Update on Small-Cell Lung Cancer - Episode 3

Addressing the Aggressive Nature of SCLC

Transcript: Benjamin P. Levy, MD: Small-cell lung cancer is a little different from non—small-cell lung cancer. It’s historically quite aggressive. It’s unforgiving, in fact. There is an urgent need such that once we make a diagnosis and there’s been a formal pathologic assessment that this is indeed small-cell lung cancer, we are mindful to get treatment started right away. I think with non–small-cell lung cancer we have a little more time sometimes. It’s not as rapidly growing, and we have to wait for molecular markers.

With small-cell lung cancer, it’s a little different. I think the goal is to make a diagnosis rapidly and then get the patient on the right treatment regimen. There are no molecular markers we’re waiting for, and all patients should receive some sort of platinum-based chemotherapy with etoposide or irinotecan regimens, now of course with immunotherapy. But the game is a little different. There’s an urgent need, and we need to be mindful of formal staging. We need to do an MRI [magnetic resonance imaging] scan of the brain, but we need to get going with platinum-based chemotherapy, with immunotherapy, as soon as possible for these patients. Oftentimes, that occurs in the hospital. Patients are admitted to the hospital for clinically decompensating from their small-cell lung cancer, and we oftentimes start chemotherapy in the hospital for these patients. This is 1 of the few types of thoracic malignancies where we will start chemotherapy in the hospital because patients do get better in a rapid fashion after chemotherapy.

We’ve tried many times to improve the outcomes for patients with extensive-stage small-cell lung cancer. Multiple different strategies have been employed. They’ve looked at adding a third drug, a chemotherapy drug, to the 2 drugs that already exist with platinum-etoposide-irinotecan. They’ve looked at novel vaccine therapies. They’ve looked at maintenance therapy. All these trials, unfortunately, have failed. Some of these have had uptake in other malignancies, but we’ve learned that this is a recalcitrant and very difficult tumor to treat.

This is why it’s so exciting to see, for the first time, an advancement in the outcomes for patients with small-cell lung cancer with the advent of immunotherapy. We’ve waited a long time. The year 1985 is really when platinum-etoposide was the standard of care for first-line treatment of extensive-stage small-cell lung cancer, and we’ve waited quite a long time to make an advancement with the advent of immunotherapy. The strategies of adding new drugs, high-dose chemotherapy, maintenance strategies, or particular targeted therapy agents, have all failed. For the first time, immunotherapy has really moved the needle. It’s a small movement in the needle, but a movement nonetheless that we should be excited about.

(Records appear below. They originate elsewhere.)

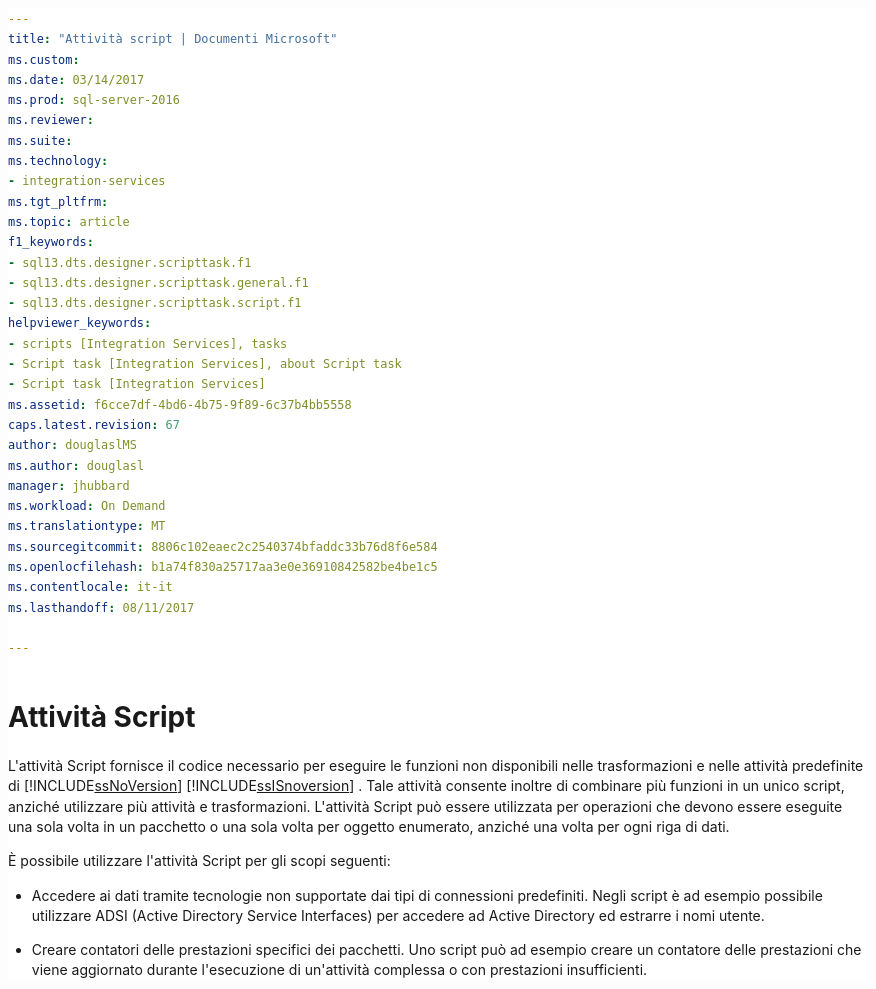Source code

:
 ```yaml
---
title: "Attività script | Documenti Microsoft"
ms.custom: 
ms.date: 03/14/2017
ms.prod: sql-server-2016
ms.reviewer: 
ms.suite: 
ms.technology:
- integration-services
ms.tgt_pltfrm: 
ms.topic: article
f1_keywords:
- sql13.dts.designer.scripttask.f1
- sql13.dts.designer.scripttask.general.f1
- sql13.dts.designer.scripttask.script.f1
helpviewer_keywords:
- scripts [Integration Services], tasks
- Script task [Integration Services], about Script task
- Script task [Integration Services]
ms.assetid: f6cce7df-4bd6-4b75-9f89-6c37b4bb5558
caps.latest.revision: 67
author: douglaslMS
ms.author: douglasl
manager: jhubbard
ms.workload: On Demand
ms.translationtype: MT
ms.sourcegitcommit: 8806c102eaec2c2540374bfaddc33b76d8f6e584
ms.openlocfilehash: b1a74f830a25717aa3e0e36910842582be4be1c5
ms.contentlocale: it-it
ms.lasthandoff: 08/11/2017

---
```

# <a name="script-task"></a>Attività Script
  L'attività Script fornisce il codice necessario per eseguire le funzioni non disponibili nelle trasformazioni e nelle attività predefinite di [!INCLUDE[ssNoVersion](../../includes/ssnoversion-md.md)] [!INCLUDE[ssISnoversion](../../includes/ssisnoversion-md.md)] . Tale attività consente inoltre di combinare più funzioni in un unico script, anziché utilizzare più attività e trasformazioni. L'attività Script può essere utilizzata per operazioni che devono essere eseguite una sola volta in un pacchetto o una sola volta per oggetto enumerato, anziché una volta per ogni riga di dati.  
  
 È possibile utilizzare l'attività Script per gli scopi seguenti:  
  
-   Accedere ai dati tramite tecnologie non supportate dai tipi di connessioni predefiniti. Negli script è ad esempio possibile utilizzare ADSI (Active Directory Service Interfaces) per accedere ad Active Directory ed estrarre i nomi utente.  
  
-   Creare contatori delle prestazioni specifici dei pacchetti. Uno script può ad esempio creare un contatore delle prestazioni che viene aggiornato durante l'esecuzione di un'attività complessa o con prestazioni insufficienti.  
  
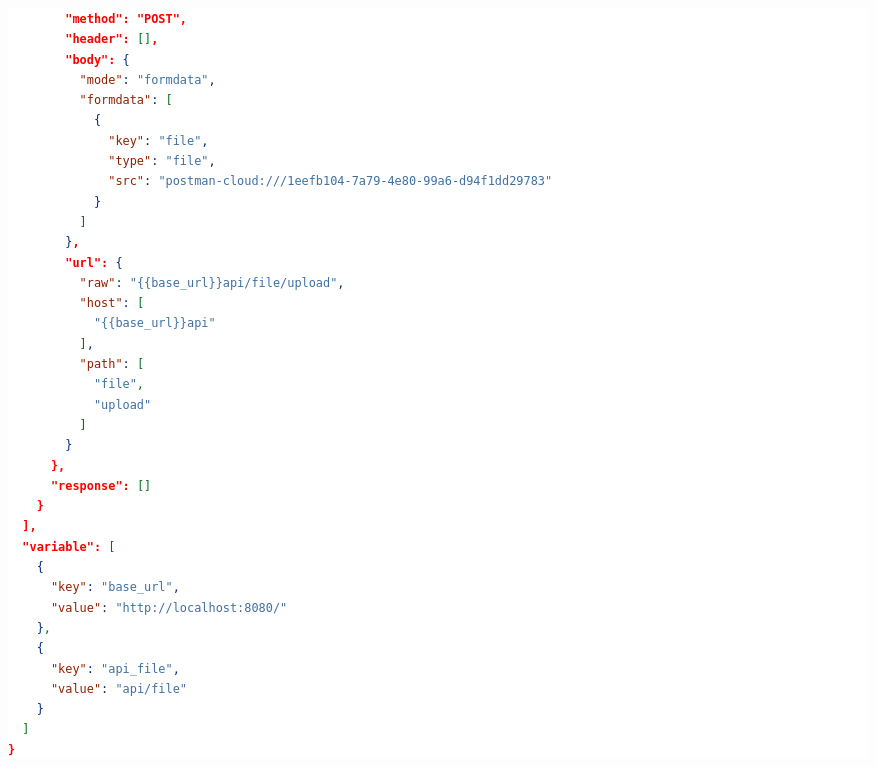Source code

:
 ```json
        "method": "POST",
        "header": [],
        "body": {
          "mode": "formdata",
          "formdata": [
            {
              "key": "file",
              "type": "file",
              "src": "postman-cloud:///1eefb104-7a79-4e80-99a6-d94f1dd29783"
            }
          ]
        },
        "url": {
          "raw": "{{base_url}}api/file/upload",
          "host": [
            "{{base_url}}api"
          ],
          "path": [
            "file",
            "upload"
          ]
        }
      },
      "response": []
    }
  ],
  "variable": [
    {
      "key": "base_url",
      "value": "http://localhost:8080/"
    },
    {
      "key": "api_file",
      "value": "api/file"
    }
  ]
}
```
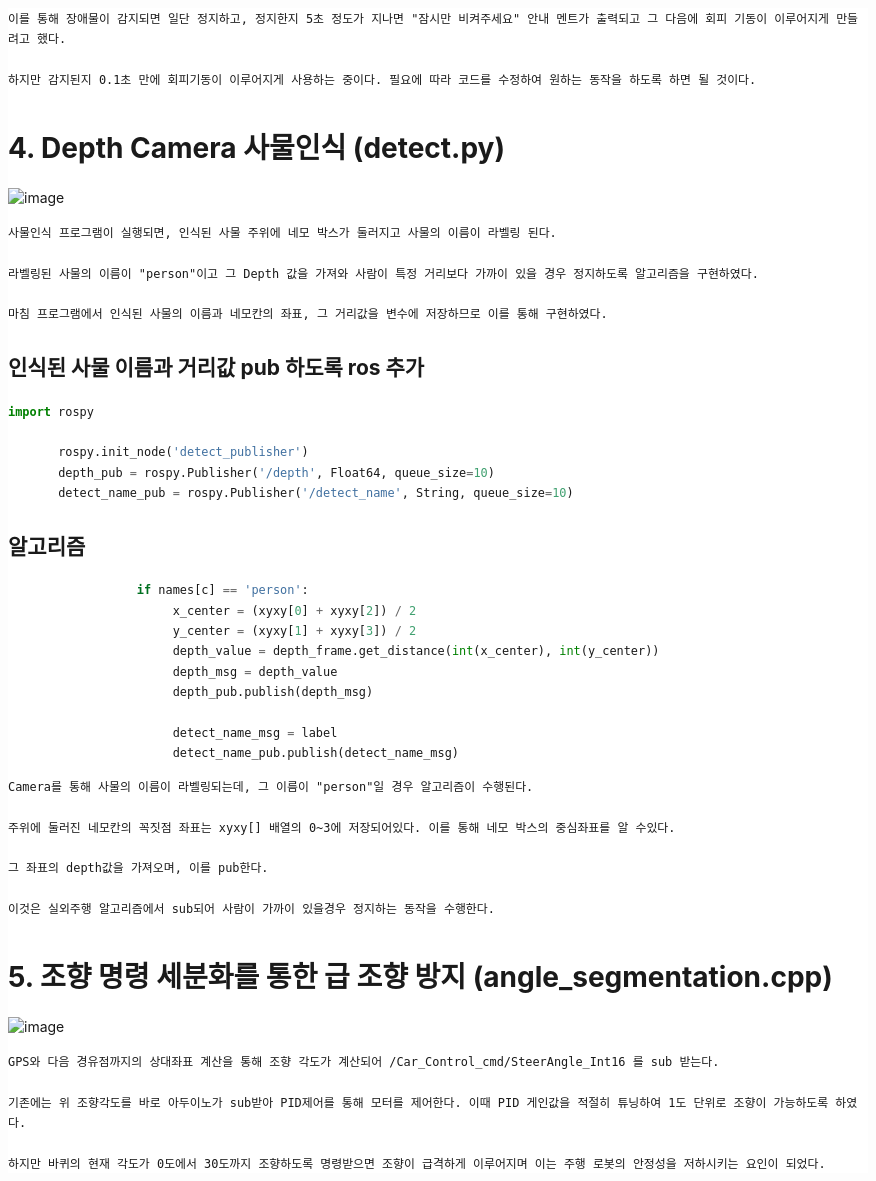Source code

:     이를 통해 장애물이 감지되면 일단 정지하고, 정지한지 5초 정도가 지나면 "잠시만 비켜주세요" 안내 멘트가 출력되고 그 다음에 회피 기동이 이루어지게 만들려고 했다.

    하지만 감지된지 0.1초 만에 회피기동이 이루어지게 사용하는 중이다. 필요에 따라 코드를 수정하여 원하는 동작을 하도록 하면 될 것이다.

# 4. Depth Camera 사물인식 (detect.py)

![image](https://github.com/kimjunho654/henes_develop/assets/105560901/d7749a5d-5cb5-4a35-9b3d-947f00569b23)

    사물인식 프로그램이 실행되면, 인식된 사물 주위에 네모 박스가 둘러지고 사물의 이름이 라벨링 된다.

    라벨링된 사물의 이름이 "person"이고 그 Depth 값을 가져와 사람이 특정 거리보다 가까이 있을 경우 정지하도록 알고리즘을 구현하였다.

    마침 프로그램에서 인식된 사물의 이름과 네모칸의 좌표, 그 거리값을 변수에 저장하므로 이를 통해 구현하였다.

## 인식된 사물 이름과 거리값 pub 하도록 ros 추가
```py 
import rospy

       rospy.init_node('detect_publisher')
       depth_pub = rospy.Publisher('/depth', Float64, queue_size=10)
       detect_name_pub = rospy.Publisher('/detect_name', String, queue_size=10)
```

## 알고리즘
```py
                  if names[c] == 'person':
                       x_center = (xyxy[0] + xyxy[2]) / 2
                       y_center = (xyxy[1] + xyxy[3]) / 2
                       depth_value = depth_frame.get_distance(int(x_center), int(y_center))
                       depth_msg = depth_value
                       depth_pub.publish(depth_msg)

                       detect_name_msg = label
                       detect_name_pub.publish(detect_name_msg)
```
    Camera를 통해 사물의 이름이 라벨링되는데, 그 이름이 "person"일 경우 알고리즘이 수행된다.

    주위에 둘러진 네모칸의 꼭짓점 좌표는 xyxy[] 배열의 0~3에 저장되어있다. 이를 통해 네모 박스의 중심좌표를 알 수있다.

    그 좌표의 depth값을 가져오며, 이를 pub한다.

    이것은 실외주행 알고리즘에서 sub되어 사람이 가까이 있을경우 정지하는 동작을 수행한다.

# 5. 조향 명령 세분화를 통한 급 조향 방지 (angle_segmentation.cpp)

![image](https://github.com/kimjunho654/henes_develop/assets/105560901/54121e56-bf1e-46b9-8915-026fa379b86a)

    GPS와 다음 경유점까지의 상대좌표 계산을 통해 조향 각도가 계산되어 /Car_Control_cmd/SteerAngle_Int16 를 sub 받는다.

    기존에는 위 조향각도를 바로 아두이노가 sub받아 PID제어를 통해 모터를 제어한다. 이때 PID 게인값을 적절히 튜닝하여 1도 단위로 조향이 가능하도록 하였다.

    하지만 바퀴의 현재 각도가 0도에서 30도까지 조향하도록 명령받으면 조향이 급격하게 이루어지며 이는 주행 로봇의 안정성을 저하시키는 요인이 되었다.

For patients with extensive-stage small-cell lung cancer, we need to remember that of course we’re trying to treat them with these novel immunotherapies, with chemotherapies. But we also need to institute supportive care for these patients. This really just mirrors the supportive care we offer all our patients with lung cancer. We want to make sure their pain is controlled optimally. We want to assess their appetite and make sure their appetite is addressed. Obviously, cough and shortness of breath are quite common in small-cell lung cancer, so it is important to come up with regimens that we can institute to help with that. And then we remember that small-cell lung cancer is a smoking disease, and we try very hard to institute smoking cessation. I think it’s important for patients with extensive-stage small-cell lung cancer to have discussions about goals of care. We always try to have a formal evaluation by our supportive-care team at our institution. We have those conversations in parallel, “We can treat you, but at the same time there are supportive-care needs that we need to address and be mindful of.”